There is one aspect of ASD that separates itself from other diagnoses, it can mask itself when in crowd. Gabe is indistinguishable from his peers. He does not have any physical differences, is somewhat social and imitates play well. His differences are hidden. It is a moment at the playground when I get a painful glimpse of what Gabe would look like as a child without ASD. An NT child. Someone who would play endless imaginary games of being giraffes in the desert with Boo. A brother that would be able to play more than just chase, but would help build a tent in the playroom and read stories with Boo by flashlight. I am writing about the taboo subject of deep down wishing Gabe was NT. Who would wish ASD on anyone? I saw first hand how utterly painful it was for my brother, who has ASD and is 4 years older than me, try to "fit in" and understand his peers. His peers showed no mercy. They were first to point out his differences, segregate themselves from him and make his school experience very lonely and scary. He was "on the mild side" of ASD. Maybe that was part of the problem. He appeared "normal", so people wondered why he was "so weird".I am fearful everyday of the many obstacles Gabe has ahead of him. It would be a wonderful world if we could educate enough that the majority of the population would be able to embrace everyone with differences. The world does not work that way. It doesn't.
I have a hard time understanding people who spend relentless hours trying to disprove any step that researchers are using to move forward and understand ASD. ASD is a disorder not a lifestyle choice. Disorder by definition means lack of order or regular arrangement. Gabe has a neurological disorder. His thinking, especially when it comes to language, has a lack of order. It is askew. He is not choosing to be this way. He agonizes over how to tell us he
is hungry. He does not know how to tell us he is sick, or hurt or angry. I'm tired of the political correctness. Mercury? No mercury? Stimming? No stimming? Celebrating a young man with ASD scoring numerous points in a basketball game? Should I have rejoiced? No? Is it wrong that it warmed my heart to see a success where my son may never succeed?
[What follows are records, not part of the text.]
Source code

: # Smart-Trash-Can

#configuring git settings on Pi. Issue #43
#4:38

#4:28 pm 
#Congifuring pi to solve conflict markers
Some say he just wanted to be a person, not "someone with ASD". What about those with ASD that will never just be able to be a face in the crowd? Where being just a person is possible and that overshadows their ASD? I go back and forth on whether or not to blog anymore. I feel censored, stifled. I also feel like, as a parent of an ASD child, I am the first that people point fingers at if I do too much (ABA=BAD) and if I do too little, I'm in denial. Let's take a moment,for once, to acknowledge those other than the person that has ASD that are affected by it. Remember, when rain falls, it is not only one person that gets wet.As the time passed today at the playground, the kids started to mingle. One little girl sat next to Gabe.They exchanged smiles.When he started to speak to her, you could see the confusion in her eyes.
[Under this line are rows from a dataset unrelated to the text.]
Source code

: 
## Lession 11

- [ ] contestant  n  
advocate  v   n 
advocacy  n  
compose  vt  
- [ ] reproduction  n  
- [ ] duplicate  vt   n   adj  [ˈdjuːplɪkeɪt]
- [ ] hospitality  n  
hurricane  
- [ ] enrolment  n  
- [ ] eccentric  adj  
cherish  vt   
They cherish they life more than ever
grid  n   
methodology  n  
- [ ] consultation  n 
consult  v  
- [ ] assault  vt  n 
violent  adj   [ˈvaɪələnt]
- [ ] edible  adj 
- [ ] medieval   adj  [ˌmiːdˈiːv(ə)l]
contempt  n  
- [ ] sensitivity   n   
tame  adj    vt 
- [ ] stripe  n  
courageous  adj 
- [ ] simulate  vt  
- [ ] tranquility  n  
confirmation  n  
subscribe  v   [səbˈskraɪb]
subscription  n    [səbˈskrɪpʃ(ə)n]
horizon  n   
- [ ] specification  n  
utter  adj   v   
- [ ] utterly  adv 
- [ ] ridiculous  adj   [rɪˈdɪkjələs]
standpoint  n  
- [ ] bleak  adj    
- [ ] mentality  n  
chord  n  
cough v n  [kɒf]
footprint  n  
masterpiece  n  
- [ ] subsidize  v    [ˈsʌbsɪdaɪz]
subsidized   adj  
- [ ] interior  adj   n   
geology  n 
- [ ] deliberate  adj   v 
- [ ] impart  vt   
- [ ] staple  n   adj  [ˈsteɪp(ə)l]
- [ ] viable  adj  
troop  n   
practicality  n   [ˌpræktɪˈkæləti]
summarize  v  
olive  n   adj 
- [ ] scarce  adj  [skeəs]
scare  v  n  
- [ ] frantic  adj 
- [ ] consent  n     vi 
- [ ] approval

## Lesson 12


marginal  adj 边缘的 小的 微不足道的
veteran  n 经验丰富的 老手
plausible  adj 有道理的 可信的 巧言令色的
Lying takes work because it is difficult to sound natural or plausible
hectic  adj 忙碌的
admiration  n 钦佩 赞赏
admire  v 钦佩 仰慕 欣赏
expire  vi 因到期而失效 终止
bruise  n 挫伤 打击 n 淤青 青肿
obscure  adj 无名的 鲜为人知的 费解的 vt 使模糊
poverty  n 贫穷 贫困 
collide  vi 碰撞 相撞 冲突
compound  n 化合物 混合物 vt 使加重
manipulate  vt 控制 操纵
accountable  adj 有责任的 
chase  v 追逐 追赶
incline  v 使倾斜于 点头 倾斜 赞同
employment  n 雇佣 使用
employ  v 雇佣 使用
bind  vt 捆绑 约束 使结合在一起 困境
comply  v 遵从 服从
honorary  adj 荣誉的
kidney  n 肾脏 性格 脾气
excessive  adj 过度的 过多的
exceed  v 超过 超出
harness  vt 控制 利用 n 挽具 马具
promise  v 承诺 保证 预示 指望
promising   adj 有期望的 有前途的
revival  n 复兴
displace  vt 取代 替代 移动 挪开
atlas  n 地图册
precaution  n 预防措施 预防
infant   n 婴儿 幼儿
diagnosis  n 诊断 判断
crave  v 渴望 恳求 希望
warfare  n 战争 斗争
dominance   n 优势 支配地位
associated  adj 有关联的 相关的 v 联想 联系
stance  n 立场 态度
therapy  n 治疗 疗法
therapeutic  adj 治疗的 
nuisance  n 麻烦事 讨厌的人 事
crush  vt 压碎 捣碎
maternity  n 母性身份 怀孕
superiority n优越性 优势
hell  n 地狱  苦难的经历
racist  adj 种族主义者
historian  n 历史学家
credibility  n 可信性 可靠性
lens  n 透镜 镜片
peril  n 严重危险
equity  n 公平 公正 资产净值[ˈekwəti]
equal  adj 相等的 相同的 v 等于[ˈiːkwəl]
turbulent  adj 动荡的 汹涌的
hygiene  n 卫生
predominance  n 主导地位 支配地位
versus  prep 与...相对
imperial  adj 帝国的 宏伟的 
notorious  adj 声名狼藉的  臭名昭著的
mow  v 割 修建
"Why is he talking like a baby?" I was asked.
"Because he is just learning to talk." I said smiling.
She looked back at Gabe, then got up to find someone else she could play with. That's when I wonder if the physical normality of ASD is more hurtful than helpful. It pains me to see Gabe so close, just to lose the connection just as fast.
Gabe's ASD has not been truly tested in the outside world, being that he is not even three yet. He is either with us or at a school that specializes with working with children who have ASD. There are very limited opportunities for the outside world to penetrate the safety and secure zone that we have created for Gabe. We have not had to deal a lot with the uneducated opinions and stereotypes. Those will soon follow with his entrance into school , as he grows older and the responsibility of understanding the world and the weight of it falls more heavily on his shoulders.
ASD is not a "way of life" and it is not a "death sentence", but it is a disorder. Let's call it for what it is.